Only the lines from the top of the data through the one with "Summa normatīvā akta grozījumos (euro), 1.6.: 94.91" are to be written out, each exactly as it stands.

* **Records provided**
Segment Open
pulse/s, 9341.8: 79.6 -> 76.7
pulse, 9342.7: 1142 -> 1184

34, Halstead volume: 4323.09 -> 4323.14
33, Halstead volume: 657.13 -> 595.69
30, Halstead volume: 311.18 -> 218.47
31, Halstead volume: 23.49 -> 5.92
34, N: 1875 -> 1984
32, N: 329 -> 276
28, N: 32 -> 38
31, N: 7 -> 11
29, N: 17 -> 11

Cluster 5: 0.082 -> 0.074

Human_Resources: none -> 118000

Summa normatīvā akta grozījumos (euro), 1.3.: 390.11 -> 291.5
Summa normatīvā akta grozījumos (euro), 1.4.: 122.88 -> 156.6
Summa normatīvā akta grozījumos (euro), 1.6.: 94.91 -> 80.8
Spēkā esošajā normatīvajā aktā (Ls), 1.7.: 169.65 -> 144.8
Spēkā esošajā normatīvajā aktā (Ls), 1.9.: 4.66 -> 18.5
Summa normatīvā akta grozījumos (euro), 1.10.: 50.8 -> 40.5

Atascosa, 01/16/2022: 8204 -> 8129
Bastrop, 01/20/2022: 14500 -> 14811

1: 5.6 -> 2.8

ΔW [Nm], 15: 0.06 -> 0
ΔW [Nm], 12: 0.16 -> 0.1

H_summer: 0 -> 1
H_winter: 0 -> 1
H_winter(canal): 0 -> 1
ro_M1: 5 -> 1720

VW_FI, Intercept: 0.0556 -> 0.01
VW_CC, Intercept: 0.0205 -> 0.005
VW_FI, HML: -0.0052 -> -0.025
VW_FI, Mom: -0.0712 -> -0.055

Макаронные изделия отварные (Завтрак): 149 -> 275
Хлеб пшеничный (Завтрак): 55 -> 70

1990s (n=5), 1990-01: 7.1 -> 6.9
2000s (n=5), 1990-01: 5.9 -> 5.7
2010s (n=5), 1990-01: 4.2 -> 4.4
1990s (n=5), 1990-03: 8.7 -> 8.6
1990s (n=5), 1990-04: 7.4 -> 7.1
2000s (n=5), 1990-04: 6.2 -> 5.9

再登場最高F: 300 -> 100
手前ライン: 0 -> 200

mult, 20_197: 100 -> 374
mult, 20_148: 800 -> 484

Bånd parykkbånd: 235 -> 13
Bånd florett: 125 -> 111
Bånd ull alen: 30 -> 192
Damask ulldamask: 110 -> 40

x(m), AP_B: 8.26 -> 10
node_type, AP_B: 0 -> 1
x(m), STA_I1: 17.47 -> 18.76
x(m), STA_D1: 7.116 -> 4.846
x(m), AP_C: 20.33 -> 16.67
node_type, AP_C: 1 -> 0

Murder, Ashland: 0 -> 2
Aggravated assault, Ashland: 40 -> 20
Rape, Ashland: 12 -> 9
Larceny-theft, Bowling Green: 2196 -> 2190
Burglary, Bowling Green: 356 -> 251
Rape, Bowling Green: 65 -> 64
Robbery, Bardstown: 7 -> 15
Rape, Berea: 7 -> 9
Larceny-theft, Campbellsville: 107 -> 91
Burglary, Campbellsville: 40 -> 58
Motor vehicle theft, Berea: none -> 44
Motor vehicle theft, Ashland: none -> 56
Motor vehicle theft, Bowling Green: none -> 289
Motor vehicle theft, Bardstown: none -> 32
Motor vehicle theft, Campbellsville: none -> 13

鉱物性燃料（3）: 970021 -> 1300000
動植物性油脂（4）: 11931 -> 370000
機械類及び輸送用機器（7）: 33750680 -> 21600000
Segment Closed
* **Output below**
pulse/s, 9341.8: 79.6 -> 76.7
pulse, 9342.7: 1142 -> 1184

34, Halstead volume: 4323.09 -> 4323.14
33, Halstead volume: 657.13 -> 595.69
30, Halstead volume: 311.18 -> 218.47
31, Halstead volume: 23.49 -> 5.92
34, N: 1875 -> 1984
32, N: 329 -> 276
28, N: 32 -> 38
31, N: 7 -> 11
29, N: 17 -> 11

Cluster 5: 0.082 -> 0.074

Human_Resources: none -> 118000

Summa normatīvā akta grozījumos (euro), 1.3.: 390.11 -> 291.5
Summa normatīvā akta grozījumos (euro), 1.4.: 122.88 -> 156.6
Summa normatīvā akta grozījumos (euro), 1.6.: 94.91 -> 80.8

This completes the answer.